[WORK TASK 1]:
In the wordcloud post, how long are the survey responses?
[WORK TASK 2]:
Print the wordcloud post word for word from "Reputation: 1971" up to and including "plt.imshow(wordcloud)".

[TEXT PROVIDED]:
____

Reputation: 1971
I'm using the wordcloud module in Python by Andreas Mueller to visualize results of a survey my students will complete. Brilliant module, very nice pictures, however I have trouble making it recognize all words, even when setting stopwords=None
and ranks_only=True
. The survey responses are between one and three words long and may contain hyphens.
Here is an example. First I install dependencies in my Jupyter notebook:
import matplotlib.pyplot as plt
%matplotlib inline
from wordcloud import WordCloud
from scipy.misc import imread
Then suppose I put all the responses into a string:
words = "do do do do do do do do do do re re re re re mi mi fa fa fa fa fa fa fa fa fa fa-so fa-so fa-so fa-so fa-so so la ti do"
Then I execute the plot:
wordcloud = WordCloud(ranks_only = True,stopwords=None).generate(words)
plt.imshow(wordcloud)
plt.axis('off')
plt.show()

____

[RECORDED DATA]:
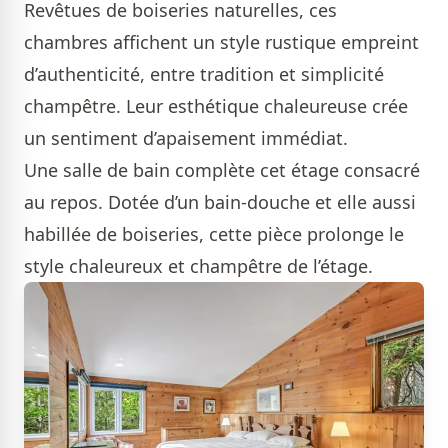
Revêtues de boiseries naturelles, ces
chambres affichent un style rustique empreint
d’authenticité, entre tradition et simplicité
champêtre. Leur esthétique chaleureuse crée
un sentiment d’apaisement immédiat.
Une salle de bain complète cet étage consacré
au repos. Dotée d’un bain-douche et elle aussi
habillée de boiseries, cette pièce prolonge le
style chaleureux et champêtre de l’étage.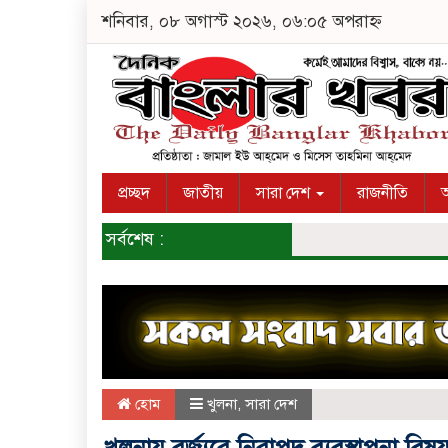
শনিবার, ০৮ অগাস্ট ২০২৬, ০৬:০৫ অপরাহ্ন
প্রচ্ছদ
জাতীয়
সারা দেশ
রাজনীতি
অ
সর্বশেষ :
হোম
খুলনা
,
সারা দেশ
খুলনায় বর্জ্যরে নিরাপদ ব্যবস্থাপনা ব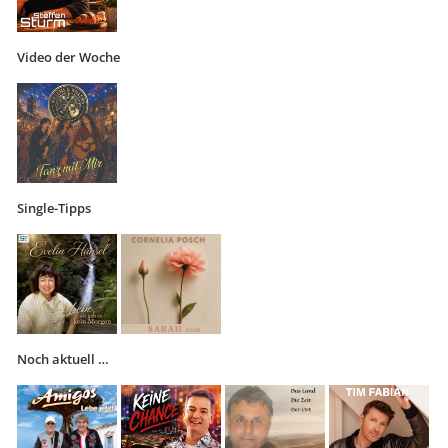
Video der Woche
Single-Tipps
Noch aktuell …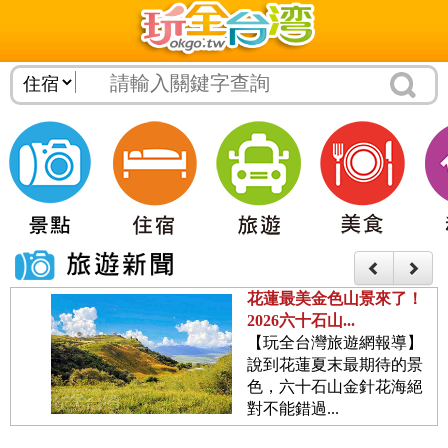
花蓮最美金色山景來了！
2026六十石山...
【玩全台灣旅遊網報導】
說到花蓮夏末最期待的景
色，六十石山金針花海絕
對不能錯過...
2026台南七股鹽山風箏嘉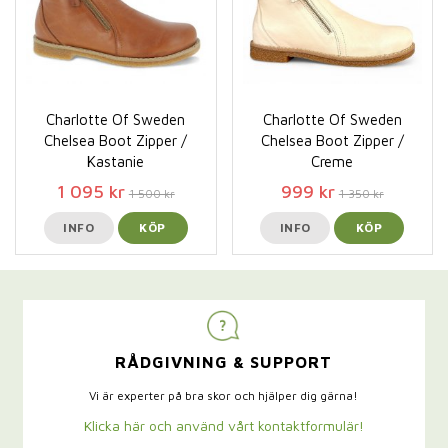
Charlotte Of Sweden
Charlotte Of Sweden
Chelsea Boot Zipper /
Chelsea Boot Zipper /
Kastanie
Creme
1 095 kr
999 kr
1 500 kr
1 350 kr
INFO
KÖP
INFO
KÖP
RÅDGIVNING & SUPPORT
Vi är experter på bra skor och hjälper dig gärna!
Klicka här och använd vårt kontaktformulär!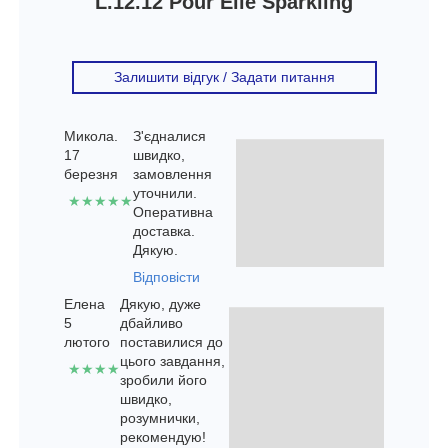
L.12.12 Pour Elle Sparkling
Залишити відгук / Задати питання
Микола.
З'єдналися
17
швидко,
березня
замовлення
уточнили.
★★★★★
Оперативна
доставка.
Дякую.
Відповісти
Елена
Дякую, дуже
5
дбайливо
лютого
поставилися до
цього завдання,
★★★★
зробили його
швидко,
розумнички,
рекомендую!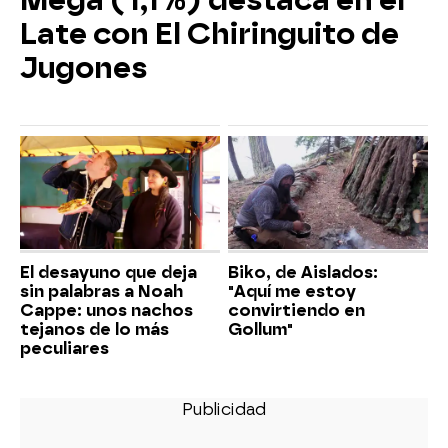
Mega (1,1%) destaca en el
Late con El Chiringuito de
Jugones
El desayuno que deja
Biko, de Aislados:
sin palabras a Noah
"Aquí me estoy
Cappe: unos nachos
convirtiendo en
tejanos de lo más
Gollum"
peculiares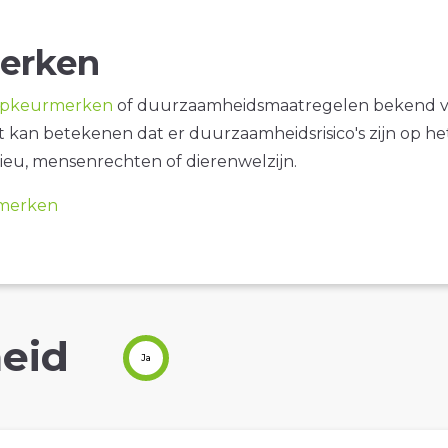
erken
opkeurmerken
of duurzaamheidsmaatregelen bekend 
it kan betekenen dat er duurzaamheidsrisico's zijn op he
ieu, mensenrechten of dierenwelzijn.
merken
eid
Ja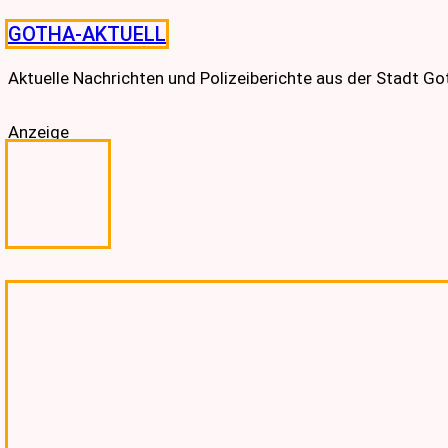
Skip
GOTHA-AKTUELL
to
content
Aktuelle Nachrichten und Polizeiberichte aus der Stadt G
Anzeige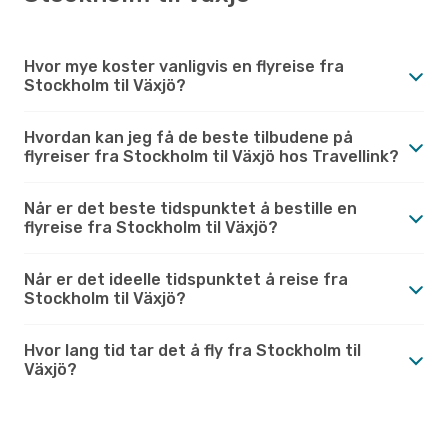
Hvor mye koster vanligvis en flyreise fra
Stockholm til Växjö?
Hvordan kan jeg få de beste tilbudene på
flyreiser fra Stockholm til Växjö hos Travellink?
Når er det beste tidspunktet å bestille en
flyreise fra Stockholm til Växjö?
Når er det ideelle tidspunktet å reise fra
Stockholm til Växjö?
Hvor lang tid tar det å fly fra Stockholm til
Växjö?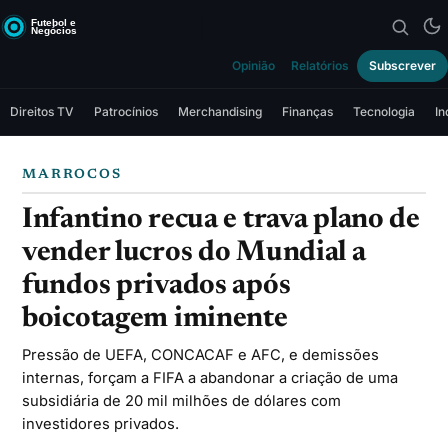
Opinião
Relatórios
Subscrever
Direitos TV
Patrocínios
Merchandising
Finanças
Tecnologia
In
MARROCOS
Infantino recua e trava plano de
vender lucros do Mundial a
fundos privados após
boicotagem iminente
Pressão de UEFA, CONCACAF e AFC, e demissões
internas, forçam a FIFA a abandonar a criação de uma
subsidiária de 20 mil milhões de dólares com
investidores privados.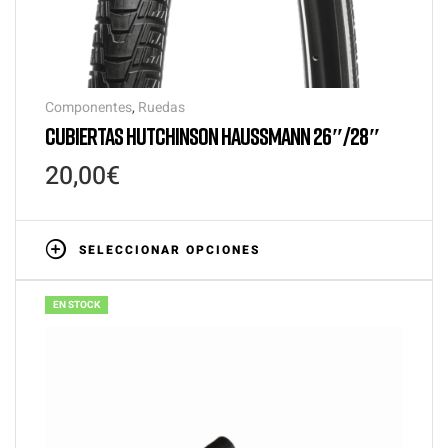
Componentes
,
Ruedas
CUBIERTAS HUTCHINSON HAUSSMANN 26″/28″
20,00
€
SELECCIONAR OPCIONES
EN STOCK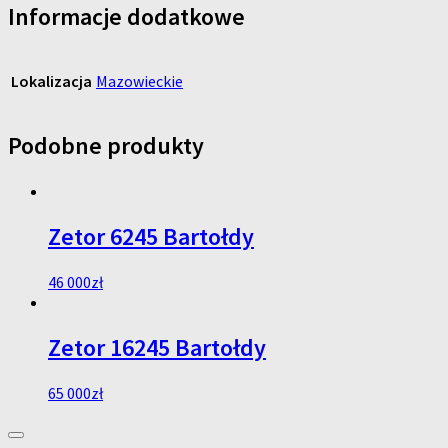
Informacje dodatkowe
Lokalizacja
Mazowieckie
Podobne produkty
Zetor 6245 Bartołdy
46 000
zł
Zetor 16245 Bartołdy
65 000
zł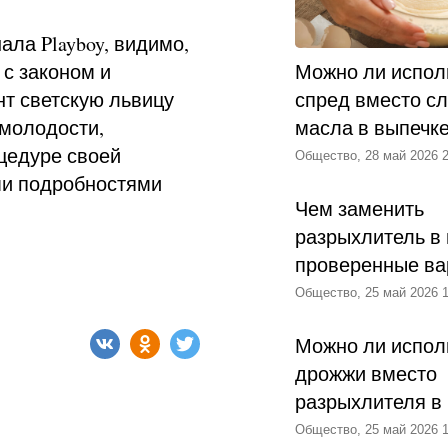
ла Playboy, видимо,
 с законом и
Можно ли испол
т светскую львицу
спред вместо с
 молодости,
масла в выпечк
оцедуре своей
Общество, 28 май 2026 2
ми подробностями
Чем заменить
разрыхлитель в 
проверенные ва
Общество, 25 май 2026 1
Можно ли испол
дрожжи вместо
разрыхлителя в
Общество, 25 май 2026 1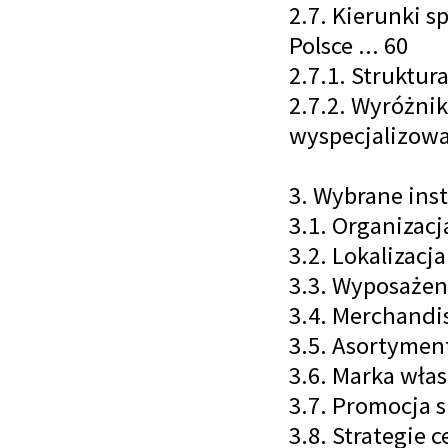
2.7. Kierunki s
Polsce ... 60
2.7.1. Struktur
2.7.2. Wyróżni
wyspecjalizowa
3. Wybrane ins
3.1. Organizacj
3.2. Lokalizacj
3.3. Wyposażeni
3.4. Merchandisi
3.5. Asortymen
3.6. Marka włas
3.7. Promocja s
3.8. Strategie c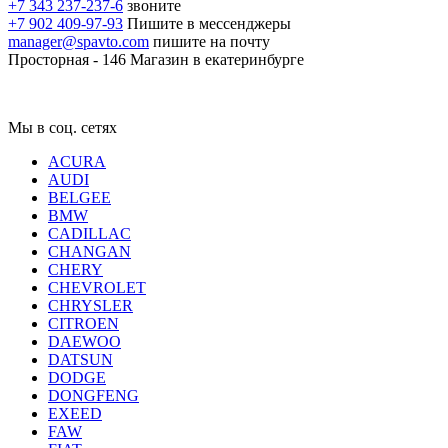
+7 343 237-237-6
звоните
+7 902 409-97-93
Пишите в мессенджеры
manager@spavto.com
пишите на почту
Просторная - 146
Магазин в екатеринбурге
Мы в соц. сетях
ACURA
AUDI
BELGEE
BMW
CADILLAC
CHANGAN
CHERY
CHEVROLET
CHRYSLER
CITROEN
DAEWOO
DATSUN
DODGE
DONGFENG
EXEED
FAW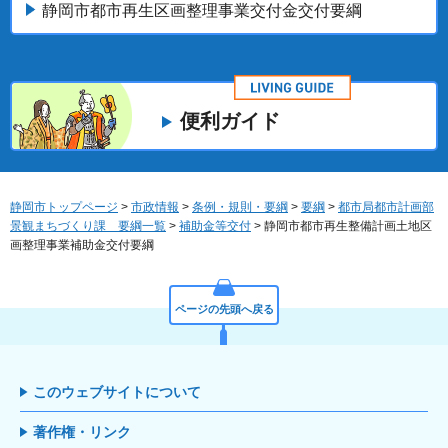
静岡市都市再生区画整理事業交付金交付要綱
便利ガイド
静岡市トップページ
>
市政情報
>
条例・規則・要綱
>
要綱
>
都市局都市計画部
景観まちづくり課 要綱一覧
>
補助金等交付
> 静岡市都市再生整備計画土地区
画整理事業補助金交付要綱
ページの先頭へ戻る
このウェブサイトについて
著作権・リンク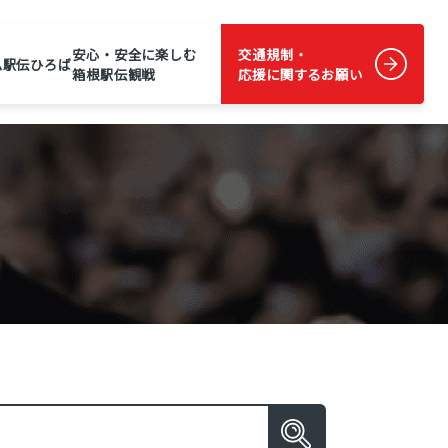
安心・安全に楽しむ
交通規制・
ム
駅伝ひろば
箱根駅伝観戦
応援に関するお願い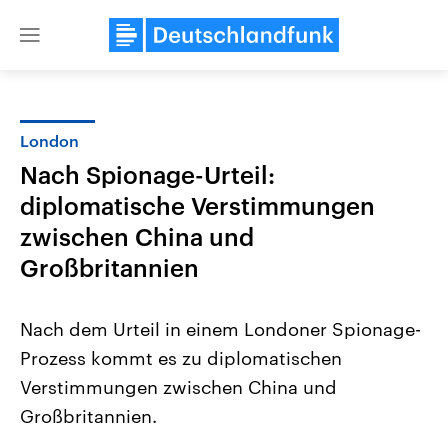
Close
menu
London
Themen
Nach Spionage-Urteil:
diplomatische Verstimmungen
zwischen China und
Großbritannien
Nach dem Urteil in einem Londoner Spionage-
Landtagswahl Sachsen-Anhalt
USA
Prozess kommt es zu diplomatischen
2026
Aktuelle Beiträge, Analys
Alle Informationen
Hintergründe
Verstimmungen zwischen China und
Sachsen-Anhalt wählt am 6.
Wirtschaftlich und militäri
September 2026 einen neuen
gehören die Vereinigten S
Großbritannien.
Landtag. Seit 2021 wird das
den mächtigsten Ländern 
Bundesland von einer Koalition aus
mit großem Einfluss auf d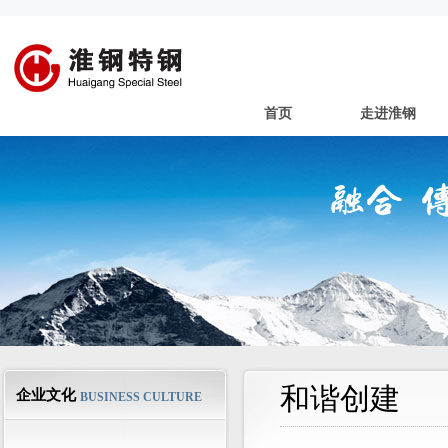
首页
走进淮钢
和谐创建
企业文化
BUSINESS CULTURE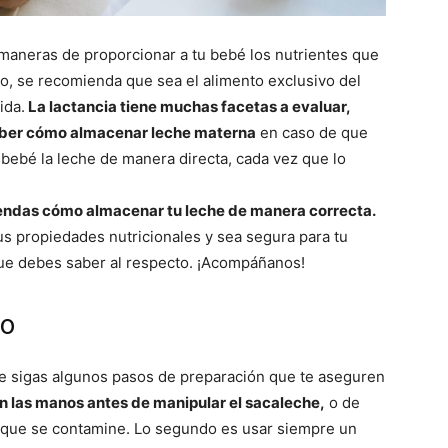
maneras de proporcionar a tu bebé los nutrientes que
ho, se recomienda que sea el alimento exclusivo del
ida.
La lactancia tiene muchas facetas a evaluar,
aber cómo almacenar leche materna
en caso de que
u bebé la leche de manera directa, cada vez que lo
endas cómo almacenar tu leche de manera correcta.
s propiedades nutricionales y sea segura para tu
que debes saber al respecto. ¡Acompáñanos!
to
ue sigas algunos pasos de preparación que te aseguren
en las manos antes de manipular el sacaleche,
o de
as que se contamine. Lo segundo es usar siempre un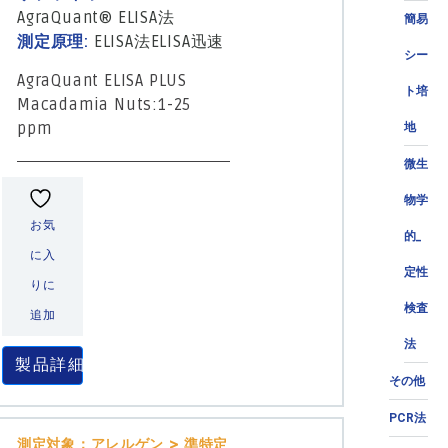
AgraQuant® ELISA法
簡易
測定原理:
ELISA法
ELISA迅速
シー
AgraQuant ELISA PLUS
ト培
Macadamia Nuts:1-25
ppm
地
微生
物学
お気
的_
に入
定性
りに
検査
追加
法
製品詳細
その他
PCR法
測定対象：アレルゲン > 準特定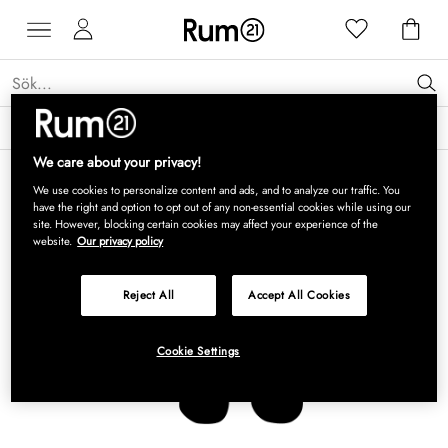
Få 15 % rabatt på Grythyttan Stålmöbler* →
Läs mer
We care about your privacy!
We use cookies to personalize content and ads, and to analyze our traffic. You
have the right and option to opt out of any non-essential cookies while using our
site. However, blocking certain cookies may affect your experience of the
website.
Our privacy policy
Reject All
Accept All Cookies
Cookie Settings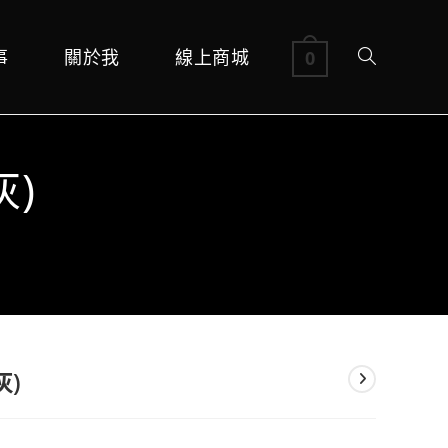
事
關於我
線上商城
Toggle
0
website
灰)
search
灰)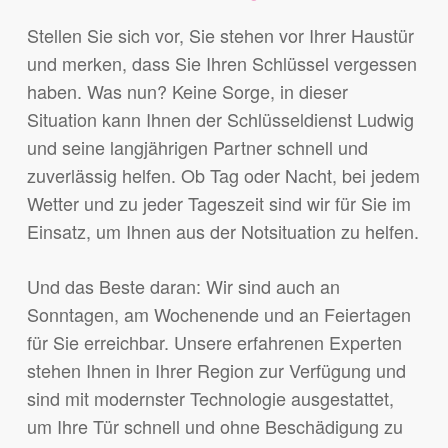
Stellen Sie sich vor, Sie stehen vor Ihrer Haustür
und merken, dass Sie Ihren Schlüssel vergessen
haben. Was nun? Keine Sorge, in dieser
Situation kann Ihnen der Schlüsseldienst Ludwig
und seine langjährigen Partner schnell und
zuverlässig helfen. Ob Tag oder Nacht, bei jedem
Wetter und zu jeder Tageszeit sind wir für Sie im
Einsatz, um Ihnen aus der Notsituation zu helfen.
Und das Beste daran: Wir sind auch an
Sonntagen, am Wochenende und an Feiertagen
für Sie erreichbar. Unsere erfahrenen Experten
stehen Ihnen in Ihrer Region zur Verfügung und
sind mit modernster Technologie ausgestattet,
um Ihre Tür schnell und ohne Beschädigung zu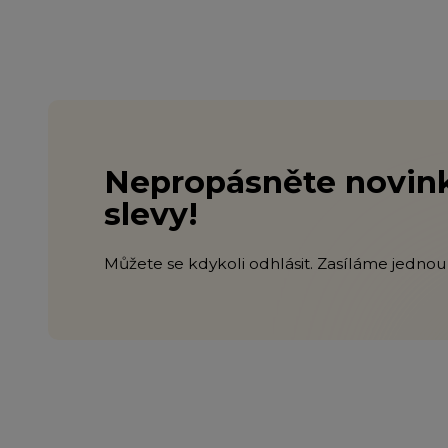
Nepropásněte novink
slevy!
Můžete se kdykoli odhlásit. Zasíláme jednou 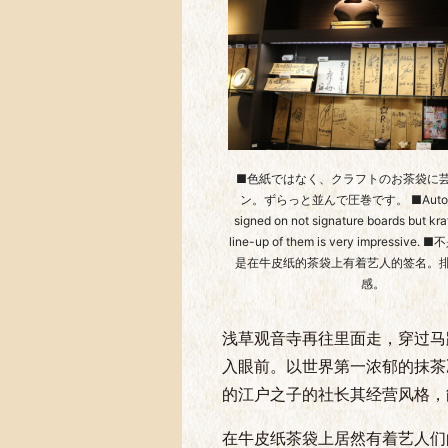
■色紙ではなく、クラフトのお茶袋に
ン。ずらっと並んで圧巻です。 ■Autogra
signed on not signature boards but kra
line-up of them is very impressiv
是在牛皮纸的茶袋上有着艺人的签名。
感。
浅草观音寺再往里面走，穿过马
入眼前。以世界第一浓郁的抹茶
的江户之子的社长其经营风格，
在牛皮纸茶袋上居然有着艺人们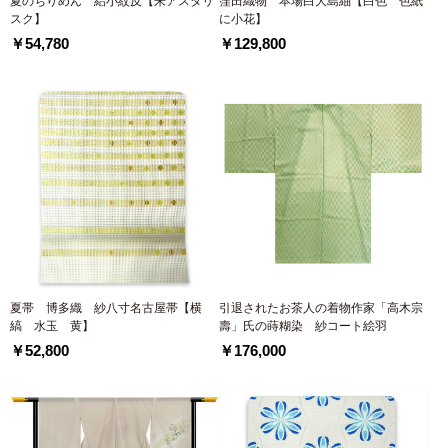
夏のちりめん 絽小紋反【朱アスタリ
窪田織物 本場白大島紬【白色 色紙
スク】
に小花】
￥54,780
￥129,800
夏帯 博多織 紗八寸名古屋帯【横
引退されたお茶人の着物作家「高木宗
縞 水玉 黄】
壽」氏の蒔糊染 紗コート絵羽
￥52,800
￥176,000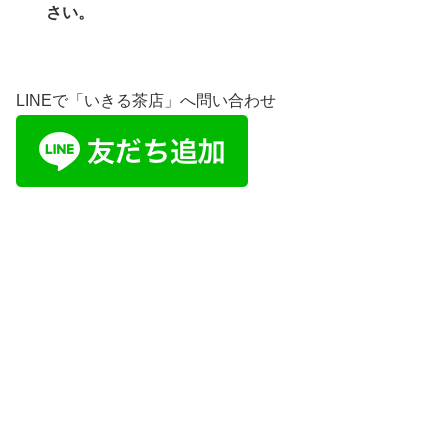
さい。
LINEで「いきる茶店」へ問い合わせ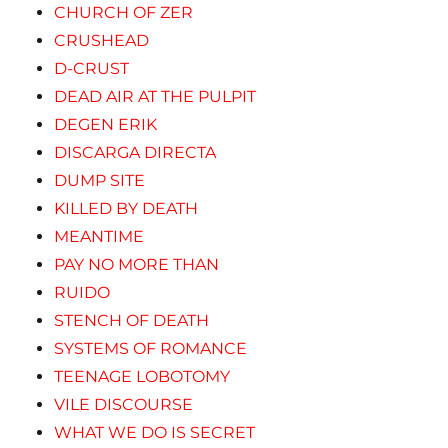
CHURCH OF ZER
CRUSHEAD
D-CRUST
DEAD AIR AT THE PULPIT
DEGEN ERIK
DISCARGA DIRECTA
DUMP SITE
KILLED BY DEATH
MEANTIME
PAY NO MORE THAN
RUIDO
STENCH OF DEATH
SYSTEMS OF ROMANCE
TEENAGE LOBOTOMY
VILE DISCOURSE
WHAT WE DO IS SECRET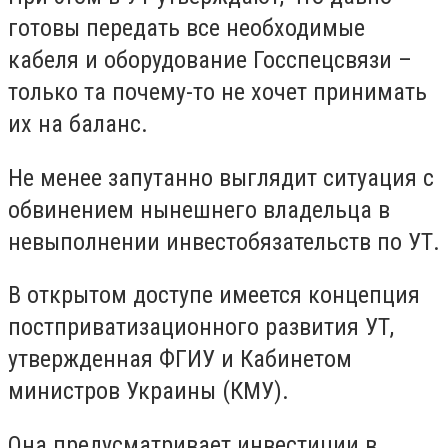
готовы передать все необходимые
кабеля и оборудование Госспецсвязи –
только та почему-то не хочет принимать
их на баланс.
Не менее запутанно выглядит ситуация с
обвинением нынешнего владельца в
невыполнении инвестобязательств по УТ.
В открытом доступе имеется концепция
постприватизационного развития УТ,
утвержденная ФГИУ и Кабинетом
министров Украины (КМУ).
Она предусматривает инвестиции в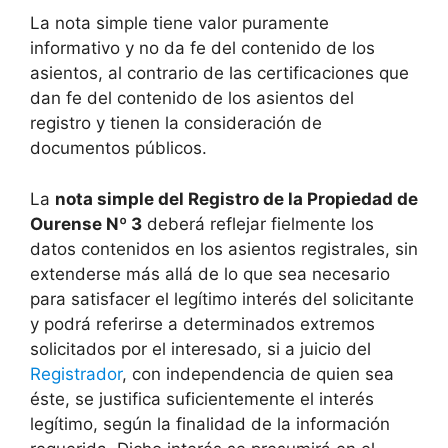
La nota simple tiene valor puramente
informativo y no da fe del contenido de los
asientos, al contrario de las certificaciones que
dan fe del contenido de los asientos del
registro y tienen la consideración de
documentos públicos.
La
nota simple del Registro de la Propiedad de
Ourense Nº 3
deberá reflejar fielmente los
datos contenidos en los asientos registrales, sin
extenderse más allá de lo que sea necesario
para satisfacer el legítimo interés del solicitante
y podrá referirse a determinados extremos
solicitados por el interesado, si a juicio del
Registrador
, con independencia de quien sea
éste, se justifica suficientemente el interés
legítimo, según la finalidad de la información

____

[ANSWER SPACE 1]:
Between one and three words long.

[ANSWER SPACE 2]:
Reputation: 1971
I'm using the wordcloud module in Python by Andreas Mueller to visualize results of a survey my students will complete. Brilliant module, very nice pictures, however I have trouble making it recognize all words, even when setting stopwords=None
and ranks_only=True
. The survey responses are between one and three words long and may contain hyphens.
Here is an example. First I install dependencies in my Jupyter notebook:
import matplotlib.pyplot as plt
%matplotlib inline
from wordcloud import WordCloud
from scipy.misc import imread
Then suppose I put all the responses into a string:
words = "do do do do do do do do do do re re re re re mi mi fa fa fa fa fa fa fa fa fa fa-so fa-so fa-so fa-so fa-so so la ti do"
Then I execute the plot:
wordcloud = WordCloud(ranks_only = True,stopwords=None).generate(words)
plt.imshow(wordcloud)